Она запрокинула голову, и я увидел, что жмурилась она, чтобы запереть потоки слез. А теперь они хлынули.
— Я могу стерпеть, когда ты врешь мне, но слышать, как ты врешь ей… Господи, Бенни, мы этого больше не вынесем.
«Мы» означало двух Стелл.
— Мы больше не можем тебя терпеть.
Погоди, сказал я ей. Тормозни. У нас был такой хороший вечер.

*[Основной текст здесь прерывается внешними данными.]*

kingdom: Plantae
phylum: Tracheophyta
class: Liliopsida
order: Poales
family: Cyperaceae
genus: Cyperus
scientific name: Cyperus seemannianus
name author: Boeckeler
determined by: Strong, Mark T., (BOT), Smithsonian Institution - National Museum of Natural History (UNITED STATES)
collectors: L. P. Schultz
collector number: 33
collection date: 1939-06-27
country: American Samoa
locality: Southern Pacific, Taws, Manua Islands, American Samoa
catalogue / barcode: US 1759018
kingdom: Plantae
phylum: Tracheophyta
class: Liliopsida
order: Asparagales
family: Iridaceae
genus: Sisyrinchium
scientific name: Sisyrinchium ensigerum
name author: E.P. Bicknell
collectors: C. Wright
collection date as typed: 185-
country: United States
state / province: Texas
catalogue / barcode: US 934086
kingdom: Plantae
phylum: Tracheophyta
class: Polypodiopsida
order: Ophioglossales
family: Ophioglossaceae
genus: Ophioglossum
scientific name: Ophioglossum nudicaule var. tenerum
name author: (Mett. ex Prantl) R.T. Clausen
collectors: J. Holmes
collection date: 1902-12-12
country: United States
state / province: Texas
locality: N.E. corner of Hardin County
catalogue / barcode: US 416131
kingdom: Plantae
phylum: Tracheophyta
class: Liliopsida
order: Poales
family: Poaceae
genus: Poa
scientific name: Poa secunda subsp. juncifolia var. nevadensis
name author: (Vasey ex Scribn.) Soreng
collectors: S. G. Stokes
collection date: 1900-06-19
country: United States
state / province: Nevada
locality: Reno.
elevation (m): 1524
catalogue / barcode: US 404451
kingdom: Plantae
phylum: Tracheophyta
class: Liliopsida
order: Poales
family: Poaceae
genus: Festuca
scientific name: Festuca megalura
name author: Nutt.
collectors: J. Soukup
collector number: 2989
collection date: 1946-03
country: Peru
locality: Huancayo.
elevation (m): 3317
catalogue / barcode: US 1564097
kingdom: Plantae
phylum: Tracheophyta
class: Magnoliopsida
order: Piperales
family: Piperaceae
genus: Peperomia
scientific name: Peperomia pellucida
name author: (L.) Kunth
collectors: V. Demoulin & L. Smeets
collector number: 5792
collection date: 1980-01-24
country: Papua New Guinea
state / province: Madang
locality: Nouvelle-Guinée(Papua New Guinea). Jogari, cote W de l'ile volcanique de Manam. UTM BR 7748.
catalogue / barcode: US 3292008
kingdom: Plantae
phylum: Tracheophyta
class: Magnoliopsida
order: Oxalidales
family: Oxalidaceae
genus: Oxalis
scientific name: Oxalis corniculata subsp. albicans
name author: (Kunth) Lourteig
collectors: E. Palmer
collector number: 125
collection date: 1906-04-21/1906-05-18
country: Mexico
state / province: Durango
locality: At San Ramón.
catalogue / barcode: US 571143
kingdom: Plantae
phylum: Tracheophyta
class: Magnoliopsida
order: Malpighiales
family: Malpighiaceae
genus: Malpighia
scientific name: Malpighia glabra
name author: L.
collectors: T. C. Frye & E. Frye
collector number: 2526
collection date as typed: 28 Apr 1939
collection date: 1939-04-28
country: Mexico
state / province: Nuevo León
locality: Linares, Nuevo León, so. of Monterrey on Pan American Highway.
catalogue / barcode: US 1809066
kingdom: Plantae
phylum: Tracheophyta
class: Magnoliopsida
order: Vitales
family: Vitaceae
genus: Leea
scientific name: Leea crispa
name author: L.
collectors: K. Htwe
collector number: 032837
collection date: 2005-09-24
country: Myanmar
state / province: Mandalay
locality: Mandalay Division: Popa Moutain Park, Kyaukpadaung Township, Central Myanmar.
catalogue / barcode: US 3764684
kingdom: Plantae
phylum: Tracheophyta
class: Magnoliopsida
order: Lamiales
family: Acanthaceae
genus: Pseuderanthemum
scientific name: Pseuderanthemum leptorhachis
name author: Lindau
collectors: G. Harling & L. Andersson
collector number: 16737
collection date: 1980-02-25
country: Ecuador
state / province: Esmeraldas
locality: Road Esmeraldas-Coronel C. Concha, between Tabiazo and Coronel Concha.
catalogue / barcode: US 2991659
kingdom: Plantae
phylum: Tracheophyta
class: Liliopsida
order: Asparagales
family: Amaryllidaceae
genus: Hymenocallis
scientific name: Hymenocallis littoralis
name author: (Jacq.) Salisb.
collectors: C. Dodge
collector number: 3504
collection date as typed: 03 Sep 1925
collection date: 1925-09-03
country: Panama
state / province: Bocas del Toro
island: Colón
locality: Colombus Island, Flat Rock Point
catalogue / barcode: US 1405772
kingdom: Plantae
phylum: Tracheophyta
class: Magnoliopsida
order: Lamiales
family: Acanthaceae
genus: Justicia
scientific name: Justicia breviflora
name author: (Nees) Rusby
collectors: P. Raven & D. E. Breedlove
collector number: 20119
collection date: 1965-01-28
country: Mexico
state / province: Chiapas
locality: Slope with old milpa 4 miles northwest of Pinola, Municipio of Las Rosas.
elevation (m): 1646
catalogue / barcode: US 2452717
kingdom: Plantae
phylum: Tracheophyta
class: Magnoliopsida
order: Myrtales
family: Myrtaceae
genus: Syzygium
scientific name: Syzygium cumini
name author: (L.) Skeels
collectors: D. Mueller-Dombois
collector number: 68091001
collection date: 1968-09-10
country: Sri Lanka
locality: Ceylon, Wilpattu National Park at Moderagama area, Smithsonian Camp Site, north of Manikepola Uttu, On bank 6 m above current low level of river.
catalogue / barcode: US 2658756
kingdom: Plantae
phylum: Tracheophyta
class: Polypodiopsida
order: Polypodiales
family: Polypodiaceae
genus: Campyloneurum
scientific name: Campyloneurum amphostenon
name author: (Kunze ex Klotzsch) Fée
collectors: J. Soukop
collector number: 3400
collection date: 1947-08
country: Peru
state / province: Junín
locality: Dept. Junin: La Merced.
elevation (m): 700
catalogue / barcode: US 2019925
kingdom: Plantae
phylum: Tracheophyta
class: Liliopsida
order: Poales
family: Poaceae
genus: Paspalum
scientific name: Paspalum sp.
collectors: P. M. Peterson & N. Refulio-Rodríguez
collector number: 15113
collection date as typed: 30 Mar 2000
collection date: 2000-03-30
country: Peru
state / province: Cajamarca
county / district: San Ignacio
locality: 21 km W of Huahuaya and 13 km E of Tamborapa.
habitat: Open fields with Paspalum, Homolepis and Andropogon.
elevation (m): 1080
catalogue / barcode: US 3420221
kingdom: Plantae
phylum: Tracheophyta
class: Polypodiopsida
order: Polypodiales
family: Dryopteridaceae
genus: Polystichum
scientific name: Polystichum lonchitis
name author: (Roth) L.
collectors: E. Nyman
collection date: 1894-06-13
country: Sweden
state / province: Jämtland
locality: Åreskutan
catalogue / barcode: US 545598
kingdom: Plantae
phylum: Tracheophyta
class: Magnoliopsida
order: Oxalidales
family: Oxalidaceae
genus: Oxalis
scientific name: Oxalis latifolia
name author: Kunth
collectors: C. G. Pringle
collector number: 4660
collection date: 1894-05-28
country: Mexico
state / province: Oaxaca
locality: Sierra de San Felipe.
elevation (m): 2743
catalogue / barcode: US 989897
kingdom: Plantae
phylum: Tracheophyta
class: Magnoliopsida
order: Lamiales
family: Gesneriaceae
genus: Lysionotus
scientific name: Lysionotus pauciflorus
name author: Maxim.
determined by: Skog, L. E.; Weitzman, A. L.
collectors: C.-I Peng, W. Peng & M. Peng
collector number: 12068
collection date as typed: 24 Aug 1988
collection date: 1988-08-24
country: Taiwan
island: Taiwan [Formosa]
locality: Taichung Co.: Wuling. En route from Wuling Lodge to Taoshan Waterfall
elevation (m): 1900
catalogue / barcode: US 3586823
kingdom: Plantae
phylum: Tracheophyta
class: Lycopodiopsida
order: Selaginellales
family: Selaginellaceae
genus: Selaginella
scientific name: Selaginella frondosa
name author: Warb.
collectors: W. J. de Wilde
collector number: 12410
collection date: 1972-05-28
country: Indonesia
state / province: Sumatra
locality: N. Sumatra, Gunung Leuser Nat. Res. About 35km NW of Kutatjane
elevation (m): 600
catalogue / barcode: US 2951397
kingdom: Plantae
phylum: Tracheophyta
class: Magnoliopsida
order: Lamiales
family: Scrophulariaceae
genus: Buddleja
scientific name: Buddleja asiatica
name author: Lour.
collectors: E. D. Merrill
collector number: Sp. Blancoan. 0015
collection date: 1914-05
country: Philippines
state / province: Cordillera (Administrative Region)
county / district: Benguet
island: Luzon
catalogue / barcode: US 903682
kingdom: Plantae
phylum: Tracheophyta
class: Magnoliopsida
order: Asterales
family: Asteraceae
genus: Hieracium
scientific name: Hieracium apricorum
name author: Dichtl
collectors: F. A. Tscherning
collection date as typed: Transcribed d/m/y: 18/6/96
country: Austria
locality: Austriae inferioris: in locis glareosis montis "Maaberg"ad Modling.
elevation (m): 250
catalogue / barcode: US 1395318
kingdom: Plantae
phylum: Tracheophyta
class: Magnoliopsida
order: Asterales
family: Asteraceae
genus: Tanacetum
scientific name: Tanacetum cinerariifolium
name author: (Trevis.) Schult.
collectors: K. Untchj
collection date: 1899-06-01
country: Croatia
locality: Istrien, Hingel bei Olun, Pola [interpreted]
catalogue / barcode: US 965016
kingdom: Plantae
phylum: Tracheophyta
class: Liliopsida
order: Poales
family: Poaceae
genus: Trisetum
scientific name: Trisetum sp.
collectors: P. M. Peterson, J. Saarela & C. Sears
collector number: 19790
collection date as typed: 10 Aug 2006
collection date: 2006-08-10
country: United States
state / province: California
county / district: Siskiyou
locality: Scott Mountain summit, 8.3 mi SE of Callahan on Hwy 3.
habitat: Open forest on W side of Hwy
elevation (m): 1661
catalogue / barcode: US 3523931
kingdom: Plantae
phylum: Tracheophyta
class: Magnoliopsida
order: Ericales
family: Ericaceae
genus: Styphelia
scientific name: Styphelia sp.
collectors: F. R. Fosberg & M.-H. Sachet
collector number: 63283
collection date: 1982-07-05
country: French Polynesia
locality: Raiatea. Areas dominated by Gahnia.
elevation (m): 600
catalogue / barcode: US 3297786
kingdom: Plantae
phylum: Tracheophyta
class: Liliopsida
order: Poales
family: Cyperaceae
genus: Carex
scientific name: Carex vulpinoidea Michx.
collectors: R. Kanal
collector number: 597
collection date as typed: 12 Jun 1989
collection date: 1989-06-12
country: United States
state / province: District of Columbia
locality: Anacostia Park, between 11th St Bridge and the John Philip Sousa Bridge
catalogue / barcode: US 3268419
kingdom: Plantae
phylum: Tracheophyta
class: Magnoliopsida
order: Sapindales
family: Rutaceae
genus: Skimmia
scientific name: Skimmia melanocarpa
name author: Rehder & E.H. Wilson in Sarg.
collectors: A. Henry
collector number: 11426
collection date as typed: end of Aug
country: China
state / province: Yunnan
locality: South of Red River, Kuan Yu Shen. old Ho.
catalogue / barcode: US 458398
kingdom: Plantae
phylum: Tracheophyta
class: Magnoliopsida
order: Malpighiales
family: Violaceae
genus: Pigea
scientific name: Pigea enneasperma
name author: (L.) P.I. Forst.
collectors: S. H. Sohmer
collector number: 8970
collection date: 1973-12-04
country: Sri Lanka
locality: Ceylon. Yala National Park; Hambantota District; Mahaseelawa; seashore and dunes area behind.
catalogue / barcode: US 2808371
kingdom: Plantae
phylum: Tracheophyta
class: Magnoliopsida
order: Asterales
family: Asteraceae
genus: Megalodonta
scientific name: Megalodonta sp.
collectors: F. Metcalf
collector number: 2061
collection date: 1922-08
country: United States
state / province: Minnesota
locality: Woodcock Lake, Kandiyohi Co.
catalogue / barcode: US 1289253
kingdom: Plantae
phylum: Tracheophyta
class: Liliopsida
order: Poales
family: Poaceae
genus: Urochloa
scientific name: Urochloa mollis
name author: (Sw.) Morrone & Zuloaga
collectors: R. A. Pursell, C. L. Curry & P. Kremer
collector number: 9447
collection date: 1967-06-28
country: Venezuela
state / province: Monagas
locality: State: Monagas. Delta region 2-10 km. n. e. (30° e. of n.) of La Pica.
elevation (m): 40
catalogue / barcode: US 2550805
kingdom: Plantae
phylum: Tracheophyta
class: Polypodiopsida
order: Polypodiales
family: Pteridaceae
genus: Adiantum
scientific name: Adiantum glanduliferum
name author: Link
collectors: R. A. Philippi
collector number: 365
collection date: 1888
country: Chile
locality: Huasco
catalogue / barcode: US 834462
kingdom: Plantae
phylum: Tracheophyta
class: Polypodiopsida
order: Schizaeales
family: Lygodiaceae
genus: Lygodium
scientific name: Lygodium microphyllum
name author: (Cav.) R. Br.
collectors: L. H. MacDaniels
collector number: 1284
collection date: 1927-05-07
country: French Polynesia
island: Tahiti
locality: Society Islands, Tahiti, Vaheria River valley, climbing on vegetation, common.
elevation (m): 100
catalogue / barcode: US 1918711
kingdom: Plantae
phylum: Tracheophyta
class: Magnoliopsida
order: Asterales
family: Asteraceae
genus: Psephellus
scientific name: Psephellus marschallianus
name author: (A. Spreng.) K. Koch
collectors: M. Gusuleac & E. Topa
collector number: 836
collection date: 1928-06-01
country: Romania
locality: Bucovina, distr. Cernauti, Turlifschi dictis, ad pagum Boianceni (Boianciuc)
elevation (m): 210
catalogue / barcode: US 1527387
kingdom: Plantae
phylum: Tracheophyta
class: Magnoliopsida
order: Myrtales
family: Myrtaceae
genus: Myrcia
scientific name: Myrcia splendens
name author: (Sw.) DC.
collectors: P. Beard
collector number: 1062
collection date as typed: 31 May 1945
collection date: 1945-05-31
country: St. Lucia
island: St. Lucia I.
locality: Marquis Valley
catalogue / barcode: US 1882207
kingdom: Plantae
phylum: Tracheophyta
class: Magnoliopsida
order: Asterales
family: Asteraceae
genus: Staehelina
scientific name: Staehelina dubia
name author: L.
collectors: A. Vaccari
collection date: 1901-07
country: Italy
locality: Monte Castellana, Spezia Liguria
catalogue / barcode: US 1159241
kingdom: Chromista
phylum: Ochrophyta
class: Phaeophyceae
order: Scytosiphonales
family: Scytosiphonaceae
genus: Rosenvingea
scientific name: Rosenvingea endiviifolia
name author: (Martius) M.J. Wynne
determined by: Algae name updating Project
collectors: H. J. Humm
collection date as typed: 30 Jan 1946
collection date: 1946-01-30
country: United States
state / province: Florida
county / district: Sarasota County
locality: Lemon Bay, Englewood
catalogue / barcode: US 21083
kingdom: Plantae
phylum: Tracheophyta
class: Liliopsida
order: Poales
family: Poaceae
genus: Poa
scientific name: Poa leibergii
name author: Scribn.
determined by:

— Нет, — ответила она, — это у тебя был хороший вечер. У нас больше не бывает никаких долбаных хороших вечеров. Мы просто сидим и гадаем, придешь ли ты домой и почему нам на это не плевать. Если нам не плевать.
Я сказал ей, что это «мы» — немного чересчур, что втягивать сюда Крупичку несправедливо.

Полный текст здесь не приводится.